Her sabah erken kalkmaya gayret edeceğim.
- I'll make an effort to get up early every morning.
Çok az bir gayretle kitabı yazdı.
- She wrote the book with very little effort.
Lojban'ın geliştirilmesinde, dili ilk aşamasından beri tarafsız tutmak için çabalar tutarlı olarak yapılmıştır.
- In the development of Lojban, efforts were consistently made since the initial phase to keep the language culturally neutral.
Çaba güzel sonuçlar üretir.
- Effort produces fine results.
Proje, üç farklı sınıftan öğrencinin ortak çalışmasıydı.

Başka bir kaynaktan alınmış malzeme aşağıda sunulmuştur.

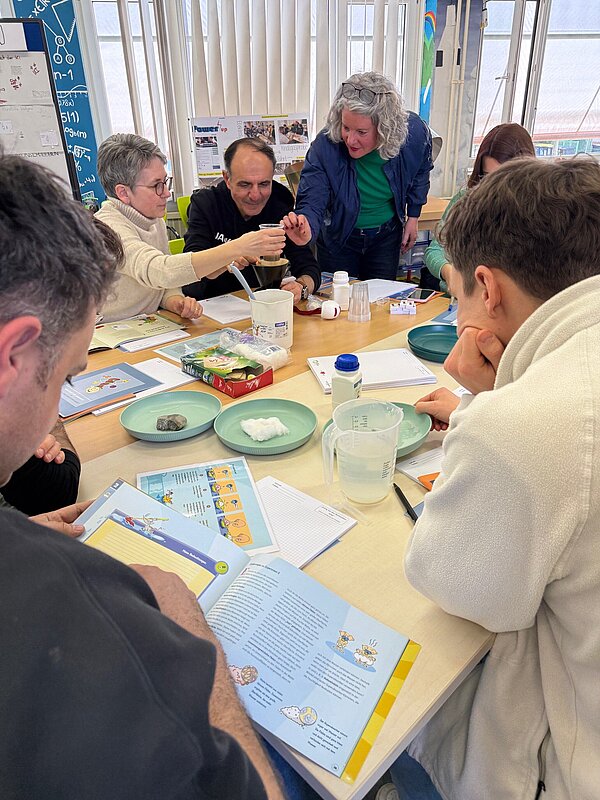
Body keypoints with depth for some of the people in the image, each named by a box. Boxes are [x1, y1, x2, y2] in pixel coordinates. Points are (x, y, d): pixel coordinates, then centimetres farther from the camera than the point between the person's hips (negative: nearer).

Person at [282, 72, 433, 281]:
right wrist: (307, 231, -52)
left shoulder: (415, 133, -20)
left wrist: (413, 217, 6)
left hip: (386, 234, 2)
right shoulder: (325, 146, -29)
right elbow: (311, 201, -29)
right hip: (338, 238, -1)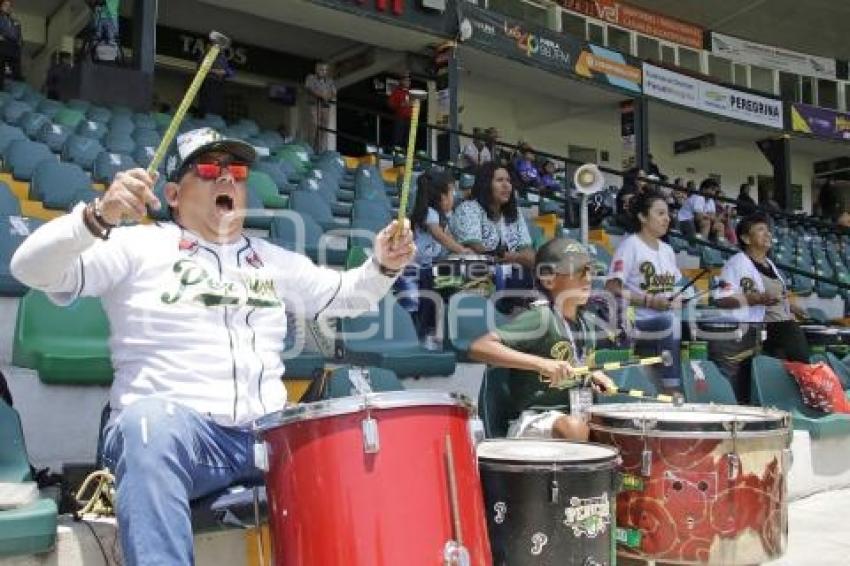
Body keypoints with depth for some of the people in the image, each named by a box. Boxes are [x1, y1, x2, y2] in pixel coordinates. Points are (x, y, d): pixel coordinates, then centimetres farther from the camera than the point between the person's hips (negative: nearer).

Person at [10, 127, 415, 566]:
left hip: (268, 433, 5)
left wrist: (383, 265, 6)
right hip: (171, 428, -4)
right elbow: (33, 269, -5)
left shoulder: (273, 259, 21)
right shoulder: (139, 245, 5)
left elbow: (345, 294, 27)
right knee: (148, 419, -39)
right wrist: (99, 216, -24)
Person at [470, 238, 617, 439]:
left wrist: (594, 376, 4)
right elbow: (479, 348, -27)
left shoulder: (586, 322, 9)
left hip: (577, 414, 8)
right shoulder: (540, 318, -15)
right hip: (533, 420, -8)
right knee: (575, 428, -35)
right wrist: (541, 363, -33)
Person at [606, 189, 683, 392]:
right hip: (645, 331, -7)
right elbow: (612, 290, -17)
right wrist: (649, 301, -23)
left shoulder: (667, 250, 15)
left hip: (671, 329, 7)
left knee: (672, 389, 7)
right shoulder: (630, 245, -8)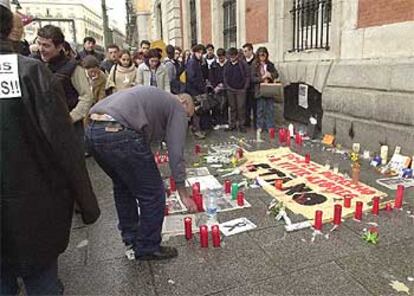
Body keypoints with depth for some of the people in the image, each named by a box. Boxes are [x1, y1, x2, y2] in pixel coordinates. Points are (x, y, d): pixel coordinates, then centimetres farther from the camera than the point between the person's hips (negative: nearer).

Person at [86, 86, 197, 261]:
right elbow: (176, 154, 2)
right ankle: (148, 248, 23)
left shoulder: (155, 97, 34)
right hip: (119, 135, -10)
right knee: (153, 194, 6)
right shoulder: (178, 108, 9)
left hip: (92, 131, 10)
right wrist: (183, 194, 9)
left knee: (123, 187, 28)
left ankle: (131, 241, 40)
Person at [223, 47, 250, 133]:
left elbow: (247, 76, -4)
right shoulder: (227, 64, 5)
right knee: (232, 108, 10)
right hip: (230, 90, 3)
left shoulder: (243, 64, -5)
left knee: (241, 107, 0)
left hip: (240, 90, -3)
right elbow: (224, 76, 11)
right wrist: (226, 86, 1)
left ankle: (241, 124, 9)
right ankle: (232, 124, 17)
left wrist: (245, 87, -9)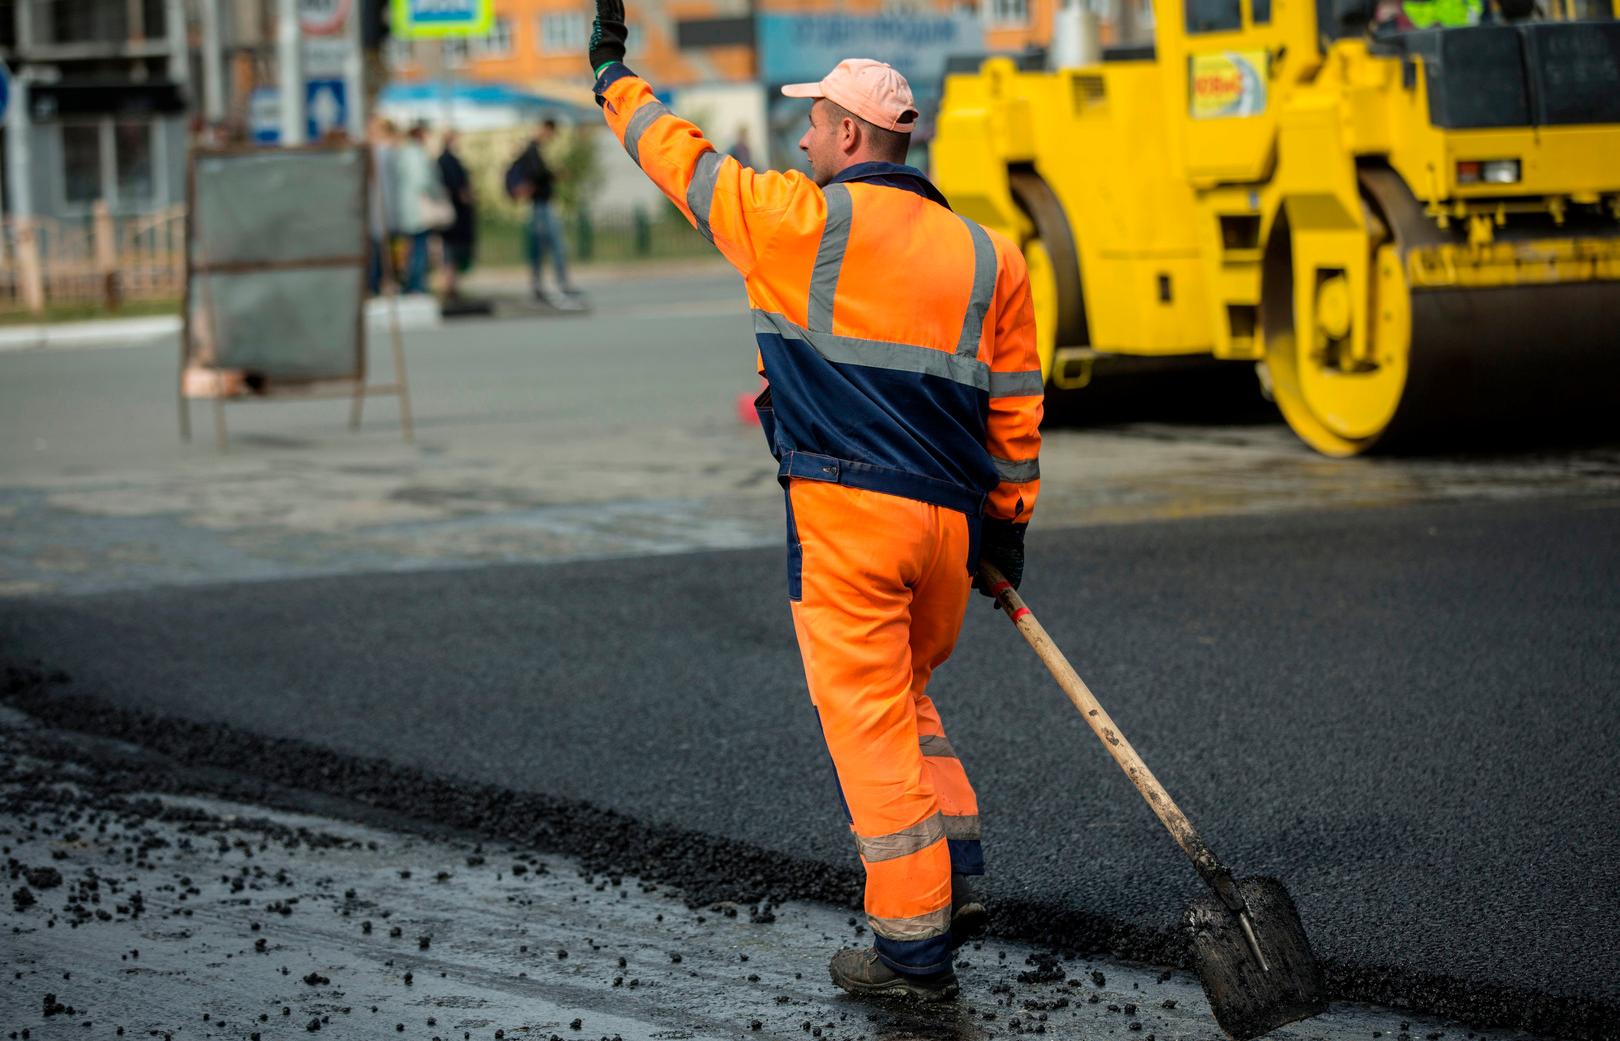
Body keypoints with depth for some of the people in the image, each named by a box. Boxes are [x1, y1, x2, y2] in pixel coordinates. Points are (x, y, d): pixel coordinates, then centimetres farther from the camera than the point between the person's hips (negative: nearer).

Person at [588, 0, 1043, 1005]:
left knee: (872, 722, -1)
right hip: (951, 518, 6)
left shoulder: (801, 220, -4)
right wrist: (1008, 522, 22)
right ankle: (956, 876, 13)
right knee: (906, 696, 25)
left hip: (844, 512, -5)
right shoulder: (990, 256, 10)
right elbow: (1016, 408, 12)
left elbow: (686, 161, 10)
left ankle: (915, 941, 0)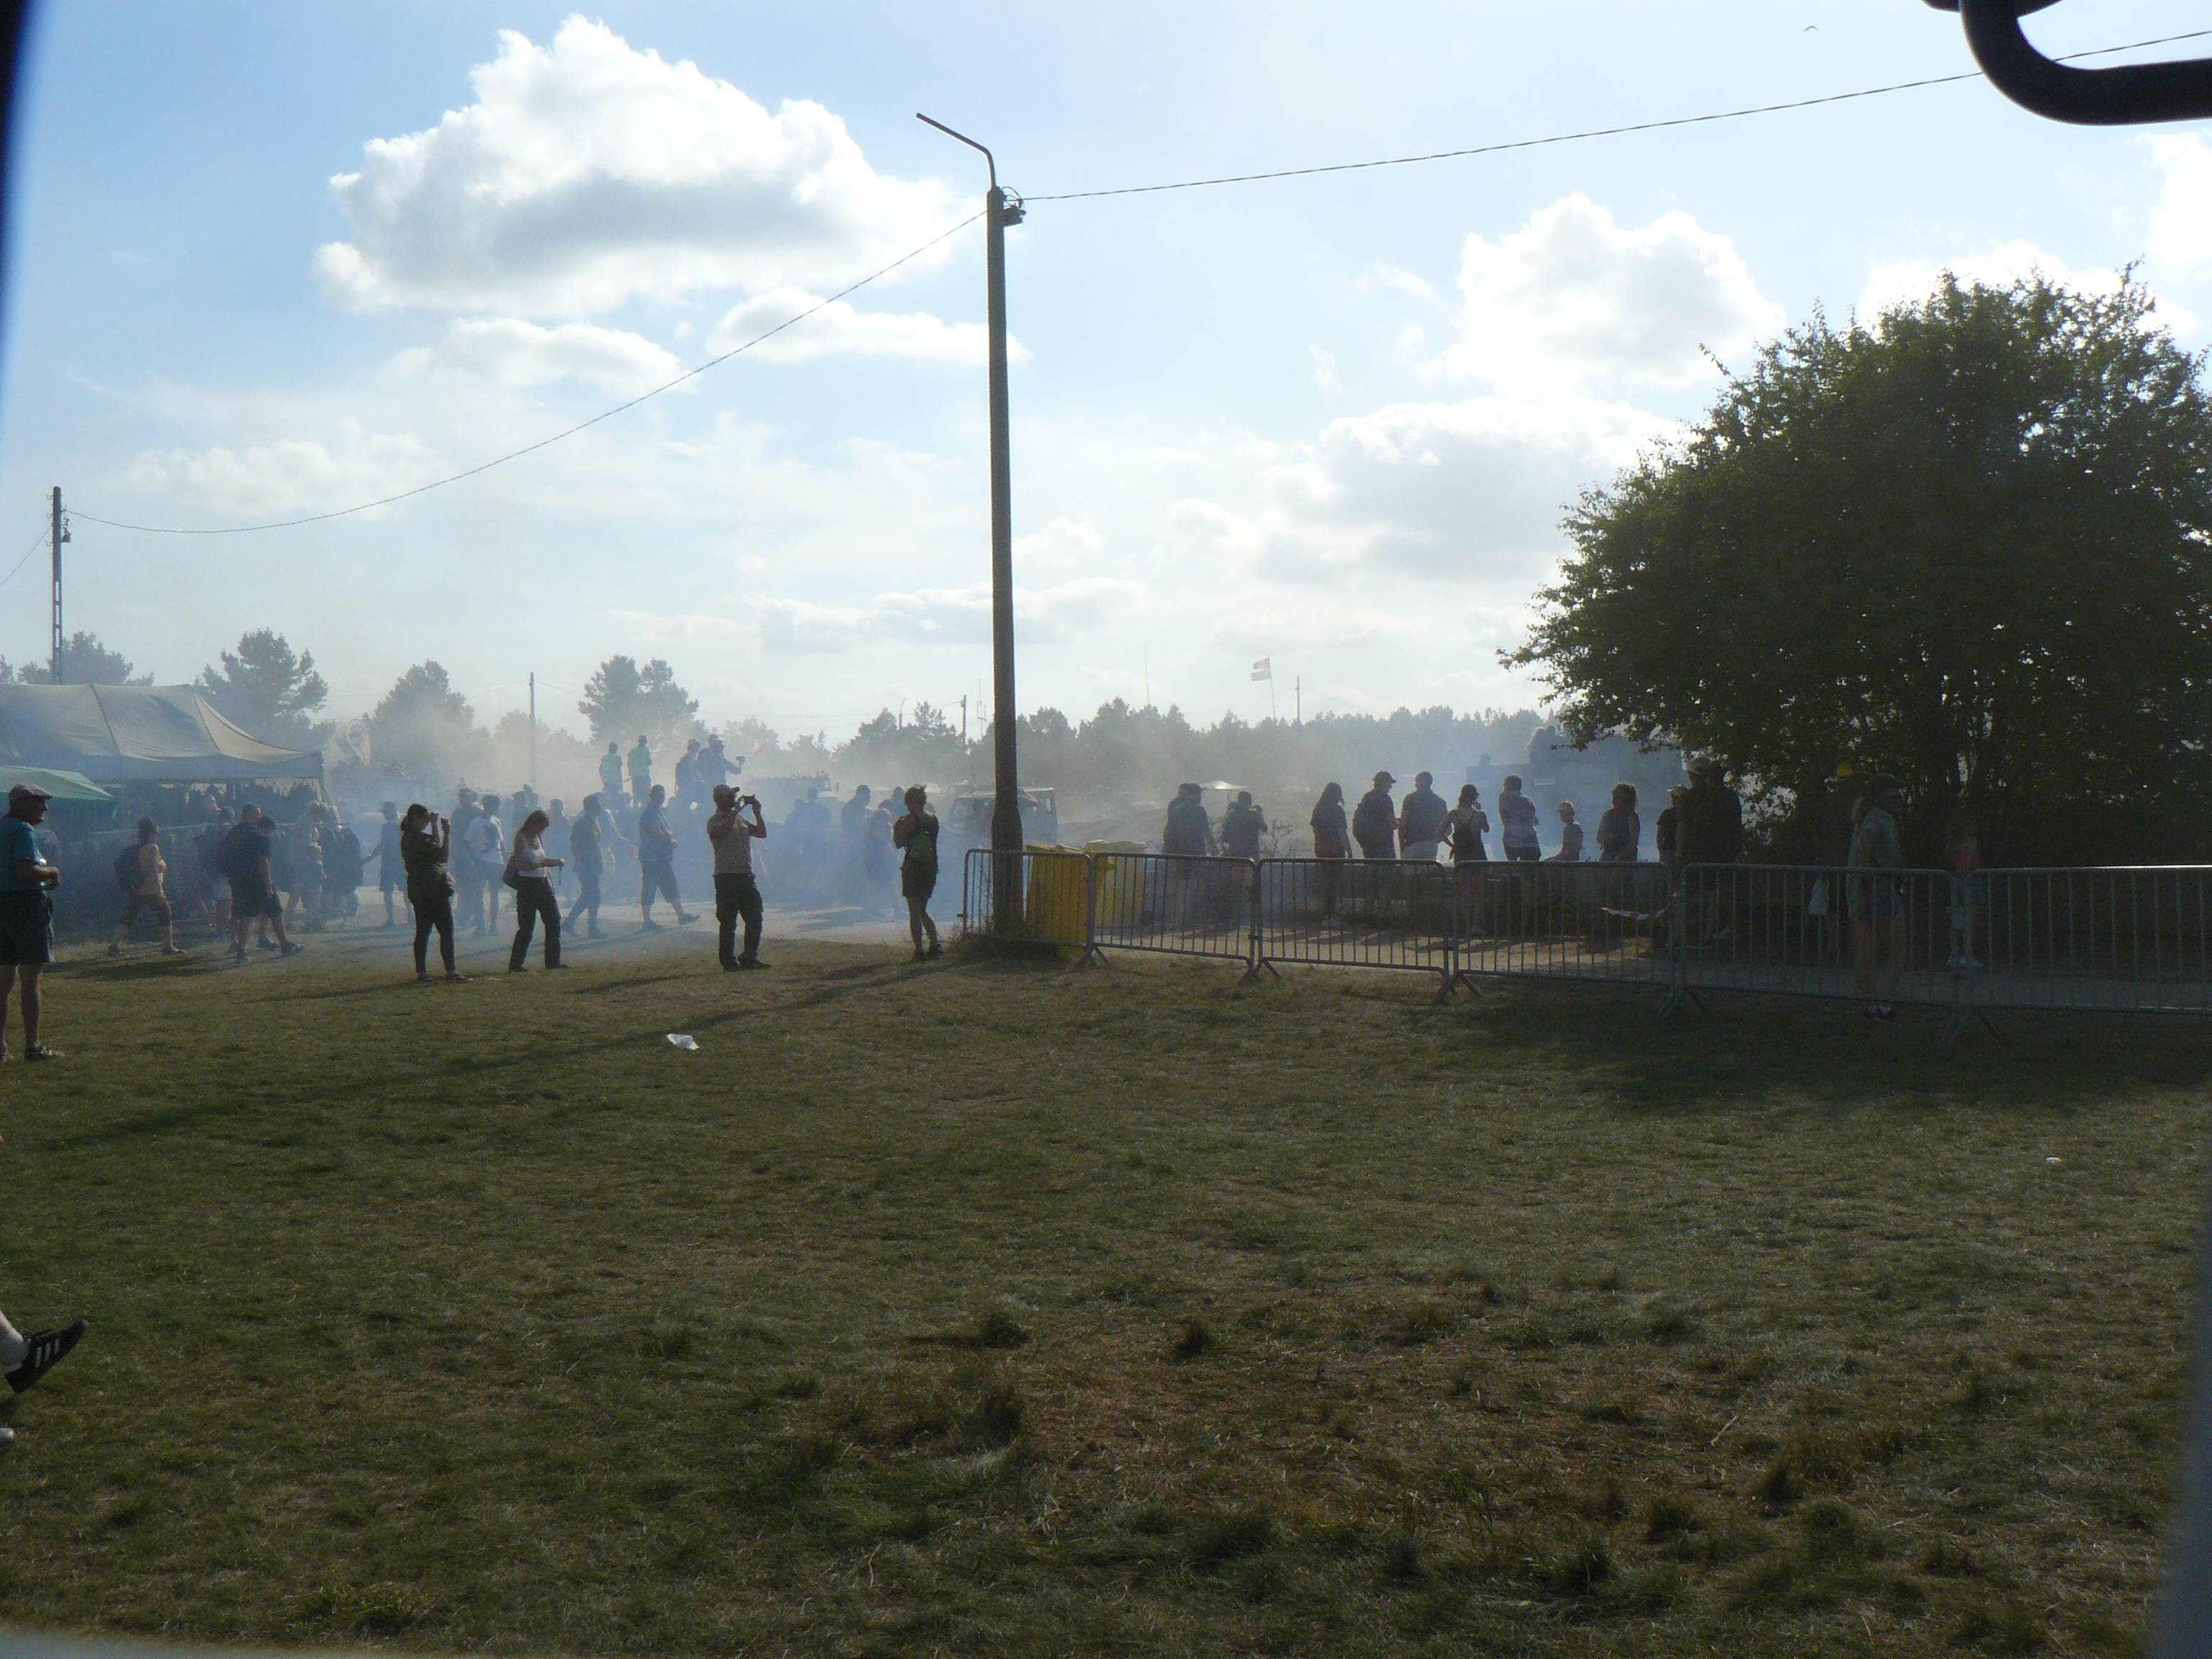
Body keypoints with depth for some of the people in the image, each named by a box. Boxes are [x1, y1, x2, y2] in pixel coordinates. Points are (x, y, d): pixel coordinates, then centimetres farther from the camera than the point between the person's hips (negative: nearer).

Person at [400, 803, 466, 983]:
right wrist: (447, 833, -12)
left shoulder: (408, 838, 14)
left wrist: (435, 826, 22)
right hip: (433, 891, -10)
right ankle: (450, 971, -8)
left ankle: (421, 973, 8)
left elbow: (435, 850, 23)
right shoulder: (419, 838, -16)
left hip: (418, 892, 10)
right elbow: (443, 856, -19)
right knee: (446, 931, -6)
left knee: (423, 931, 9)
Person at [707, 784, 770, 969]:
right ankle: (729, 961, 3)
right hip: (726, 876, -7)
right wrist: (737, 810, -20)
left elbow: (762, 833, 20)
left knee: (754, 919, 7)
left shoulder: (740, 819, 18)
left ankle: (750, 957, 18)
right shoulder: (714, 821, -5)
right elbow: (722, 832, -27)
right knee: (728, 922, -3)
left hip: (746, 875, 7)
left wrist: (757, 813, 10)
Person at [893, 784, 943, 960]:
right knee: (922, 910, 18)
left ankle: (919, 950, -5)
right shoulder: (933, 818, 7)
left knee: (914, 912, -2)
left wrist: (897, 829, 6)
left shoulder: (910, 820, -12)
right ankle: (935, 945, 7)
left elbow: (899, 843, -13)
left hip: (913, 867, -6)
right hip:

- The project was a joint effort by students from three different classes.
Çalışma çok fazla enerji alır fakat bu çabaya değer.
- Study takes a lot of energy, but it is worth the effort.
Amaçlarımıza ulaşmak için her zaman çaba harcamak zorundayız.
- We always have to make efforts to reach our goals.
Tom özür dilemek için hiçbir çaba harcamadı.
- Tom made no effort to apologize.
Böyle zor zamanlarda girişimin hiçbir sıradan derecesi şirketi tehlikeden uzak tutmayacaktır.
- In difficult times like these, no ordinary degree of effort will get our company out of danger.